Licence means the non-exclusive licence to access and use the System, Hardware, System Parts and Trade Marks in relation to the System in the Territory, including in connection with the promotion, distribution and use of the System.

Licensed Operator has the meaning set out in the Contract Details, being an exclusively licensed operator of System Parts and System Services in the Territory as appointed by ecoSPIRITS.

Products means the Beverages transported by Official Distributor in the Territory.

Refilling Service means the service offered by Licensed Operator to Official Distributor for the refill of System Parts with Beverages transported by Official Distributor pursuant to the terms of this Agreement, in accordance with Clause 3.

System means the ecoSPIRITS closed loop spirit distribution system which utilises the System Parts and accessories, amongst others, to bottle and distribute Beverages between distillers, distributors and food and beverage outlets and ecoSPIRITS.

System Parts means the non-disposable ecoTOTEs, and such related Hardware, parts and accessories of the System which house the Beverages, and which are delivered to Official Distributor from time to time pursuant to this Agreement.

System Services means access to the System, the grant of the Licence, the Refilling Service, access to the Sustainability Program, Sustainability Reporting Services, support and technical services in respect of the System as further detailed in this Agreement and any such additional services as may be agreed in writing between the Parties in connection with this Agreement from time to time.

Trade Marks means ecoSPIRITS registered and unregistered logos, trade names, trade marks and any further names, logos or trade marks that ecoSPIRITS may, by express notice in writing, permit or procure permission for, Official Distributor to use in the Territory in respect of the System, the System Parts and the System Services.
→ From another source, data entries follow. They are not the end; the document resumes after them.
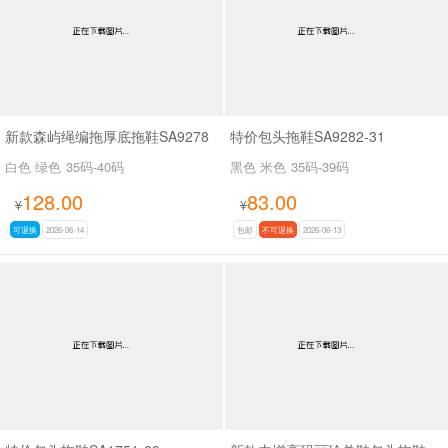
新款森屿绳编拖厚底拖鞋SA9278
特价包头拖鞋SA9282-31
白色 绿色
35码-40码
黑色 米色
35码-39码
128.00
83.00
¥
¥
可退换
2026-06-14
包邮
不可退换
2026-06-13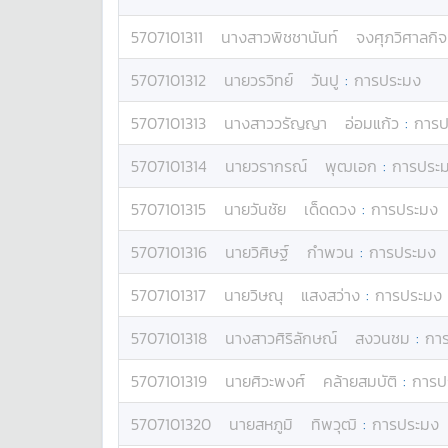
5707101311
นางสาว
พิชชานันท์
จงศุภวิศาลกิจ
5707101312
นาย
วรวิทย์
วันปู
:
การประมง
5707101313
นางสาว
วรัญญา
อ่อมแก้ว
:
การป
5707101314
นาย
วรากรณ์
พุฒเอก
:
การประ
5707101315
นาย
วันชัย
เด็ดดวง
:
การประมง
5707101316
นาย
วิศิษฐ์
กำพวน
:
การประมง
5707101317
นาย
วิษณุ
แสงสว่าง
:
การประมง
5707101318
นางสาว
ศิริลักษณ์
สงวนชม
:
กา
5707101319
นาย
ศิวะพงศ์
คล้ายสมบัติ
:
การป
5707101320
นาย
สหภูมิ
ทิพวุฒิ
:
การประมง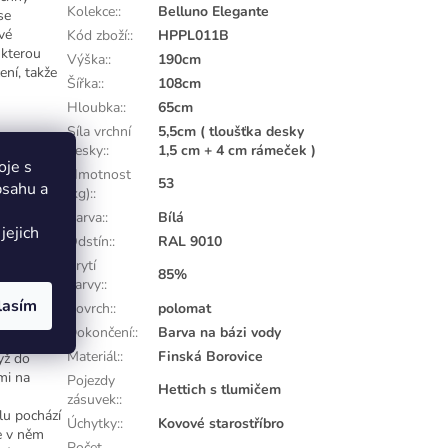
Kolekce:
:
Belluno Elegante
se
vé
Kód zboží:
:
HPPL011B
 kterou
Výška:
:
190cm
ení, takže
Šířka:
:
108cm
Hloubka:
:
65cm
Síla vrchní
5,5cm ( tloušťka desky
desky:
:
1,5 cm + 4 cm rámeček )
oje s
Hmotnost
53
dou
bsahu a
(kg):
:
í odstín,
Barva:
:
Bílá
 se
jejich
Odstín:
:
RAL 9010
Krytí
85%
barvy:
:
lasím
Povrch:
:
polomat
Dokončení:
:
Barva na bázi vody
 do
Materiál:
:
Finská Borovice
yž do
mi na
Pojezdy
Hettich s tlumičem
zásuvek:
:
lu pochází
Úchytky:
:
Kovové starostříbro
e v něm
Počet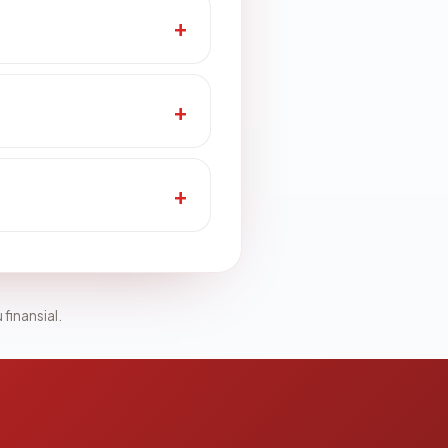
 finansial.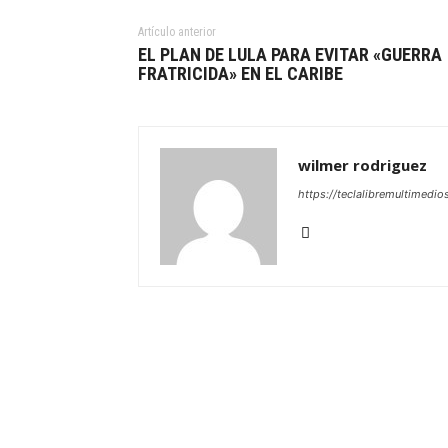
Artículo anterior
EL PLAN DE LULA PARA EVITAR «GUERRA
FRATRICIDA» EN EL CARIBE
wilmer rodriguez
https://teclalibremultimedio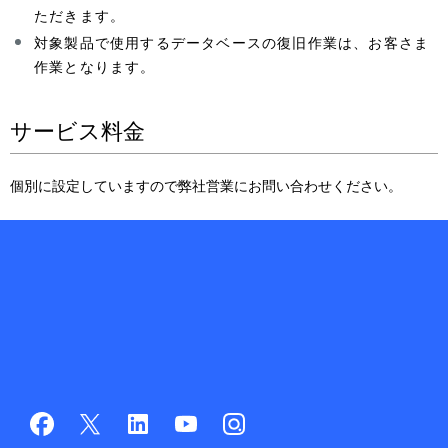
ただきます。
対象製品で使用するデータベースの復旧作業は、お客さま
作業となります。
サービス料金
個別に設定していますので弊社営業にお問い合わせください。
For each Territory, Official Distributor will select the program level as follows:

Part A. System

Part B. System Parts and Services

A comprehensive solution for closed-loop distribution of spirits and wine, including the following:

  1. (i) ecoTOTE tamper-proof, closed-loop 1.75L vessel fleet;
  2. (ii) ecoPLANT containerised, semi-automated beverage processing facility;
  3. (iii) SmartPour automatic dispense accessory;
  4. (iv) additional accessories necessary for closed-loop distribution operations;
  5. (v) ecoTOTE refilling services;
  6. (vi) customer service and support to distributors, wholesalers, brand partners, venue partners;
  7. (vii) licensed use of ecoSPIRITS trademarks for marketing and promotional purposes; and
  8. (viii) single use glass waste and carbon footprint reporting.

This Addition of Product(s) Addendum is entered into between [Licensed Operator entity name] (“Licensed Operator”) and [Official Distributor entity name] (“Official Distributor”). Each of Licensed Operator and Official Distributor shall be referred to as a “Party” and, together, the “Parties”. Reference is made to the Official Distributor Agreement entered into between the Parties with an effective date of [date] (the “Official Distributor Agreement”). Any capitalized terms not defined herein shall have the meaning ascribed to such term in the Official Distributor Agreement.
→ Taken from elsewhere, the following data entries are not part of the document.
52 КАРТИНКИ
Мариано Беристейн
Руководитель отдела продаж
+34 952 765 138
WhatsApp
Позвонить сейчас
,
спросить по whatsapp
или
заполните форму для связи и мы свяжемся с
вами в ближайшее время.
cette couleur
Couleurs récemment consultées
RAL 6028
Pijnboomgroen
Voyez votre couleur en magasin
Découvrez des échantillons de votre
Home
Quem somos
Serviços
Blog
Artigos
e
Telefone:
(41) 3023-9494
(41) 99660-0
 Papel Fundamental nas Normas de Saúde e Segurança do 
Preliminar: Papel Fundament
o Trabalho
The Parties hereby agree to add the Additional Product(s) as set forth below to the Official Distributor Agreement under the following terms and conditions. All other Standard Terms of the Official Distributor Agreement shall apply to the Additional Product(s). if any document referenced in this Addendum are inconsistent with this Addendum, then the provisions of this Addendum will prevail with respect to such Additional Product(s).